Cibler ses formations continues

De ce point de vue, les candidats au changement ne devraient plus entreprendre de formation continue passant à côté de leur objectif. «Faire un MBA à la cinquantaine n’a pas beaucoup de sens, explique Sandro Rüegger. La formation continue devrait être définie de manière beaucoup plus large à cet âge. Il ne s’agit plus de diplômes, mais de la soif d’acquérir davantage de connaissances, quelle que soit la manière dont elles sont utilisées.»

Pour son nouveau départ, Erich Geisser a lui aussi dû s’orienter vers ce qui était réalisable. Avant d’entrer chez Changemaker, son idéalisme l’avait poussé à postuler auprès de plusieurs ONG, sans succès. «Je n’avais aucune chance. L’histoire selon laquelle je voulais passer du poste de directeur européen de Dyson à une organisation à but non lucratif n’a pas reçu beaucoup d’écho.» C’est pourquoi il a atterri dans une plus petite entreprise. Et il est aujourd’hui heureux.

Cet article est une adaptation d'un article paru dans le hors-série Bonanza

Changer de travail à 50 ans: comment réussir?

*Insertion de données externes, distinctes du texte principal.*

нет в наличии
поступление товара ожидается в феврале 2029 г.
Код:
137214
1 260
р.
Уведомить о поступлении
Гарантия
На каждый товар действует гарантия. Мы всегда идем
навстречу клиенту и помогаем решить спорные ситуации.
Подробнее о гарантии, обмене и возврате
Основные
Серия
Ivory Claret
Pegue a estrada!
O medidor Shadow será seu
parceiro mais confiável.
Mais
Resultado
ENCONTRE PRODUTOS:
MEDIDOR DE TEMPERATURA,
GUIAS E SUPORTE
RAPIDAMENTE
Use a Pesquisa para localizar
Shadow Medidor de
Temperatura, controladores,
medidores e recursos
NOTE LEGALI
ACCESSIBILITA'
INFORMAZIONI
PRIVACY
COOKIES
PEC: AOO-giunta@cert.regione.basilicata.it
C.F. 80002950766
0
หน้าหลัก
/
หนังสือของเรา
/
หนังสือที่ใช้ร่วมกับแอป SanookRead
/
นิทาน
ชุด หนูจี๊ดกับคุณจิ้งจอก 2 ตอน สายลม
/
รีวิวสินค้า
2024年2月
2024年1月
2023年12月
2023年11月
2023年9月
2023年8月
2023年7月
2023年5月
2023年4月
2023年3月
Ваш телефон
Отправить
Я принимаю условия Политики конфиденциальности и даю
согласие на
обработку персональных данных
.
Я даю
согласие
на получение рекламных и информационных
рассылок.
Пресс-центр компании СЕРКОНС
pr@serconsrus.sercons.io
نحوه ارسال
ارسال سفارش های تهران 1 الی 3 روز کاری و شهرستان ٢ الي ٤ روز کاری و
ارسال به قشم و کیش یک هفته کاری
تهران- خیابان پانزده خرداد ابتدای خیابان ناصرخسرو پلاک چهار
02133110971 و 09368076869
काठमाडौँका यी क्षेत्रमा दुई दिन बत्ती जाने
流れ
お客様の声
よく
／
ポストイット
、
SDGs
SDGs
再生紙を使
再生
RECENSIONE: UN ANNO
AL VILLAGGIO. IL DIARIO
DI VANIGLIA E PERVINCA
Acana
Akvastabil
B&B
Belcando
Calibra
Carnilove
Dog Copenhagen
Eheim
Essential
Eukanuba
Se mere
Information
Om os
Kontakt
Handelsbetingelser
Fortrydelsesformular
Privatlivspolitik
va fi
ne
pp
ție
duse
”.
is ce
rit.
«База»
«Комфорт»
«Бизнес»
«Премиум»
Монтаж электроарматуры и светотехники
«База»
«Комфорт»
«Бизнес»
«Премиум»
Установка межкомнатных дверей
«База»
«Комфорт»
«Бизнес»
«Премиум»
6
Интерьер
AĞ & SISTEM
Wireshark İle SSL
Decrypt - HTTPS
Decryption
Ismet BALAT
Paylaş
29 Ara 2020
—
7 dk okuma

  • Ne pas avoir d’attentes démesurées: il faut un plan clair, du courage et la volonté de prendre des risques.
  • L’indépendance n’est une option que pour peu de gens.
  • Sur le marché du travail, ne vendre que ses compétences de base et ne pas survendre des qualités universelles comme «agile», «fort en direction», etc.
  • Les PME ont des normes d’embauche moins strictes et sont donc plus adaptées à un changement radical.
  • Oui à la formation continue, mais avec discernement: un doctorat ne peut plus être monétisé.
  • Avoir la volonté et la possibilité de revoir son salaire à la baisse.
  • S’assurer du soutien de la famille et des amis.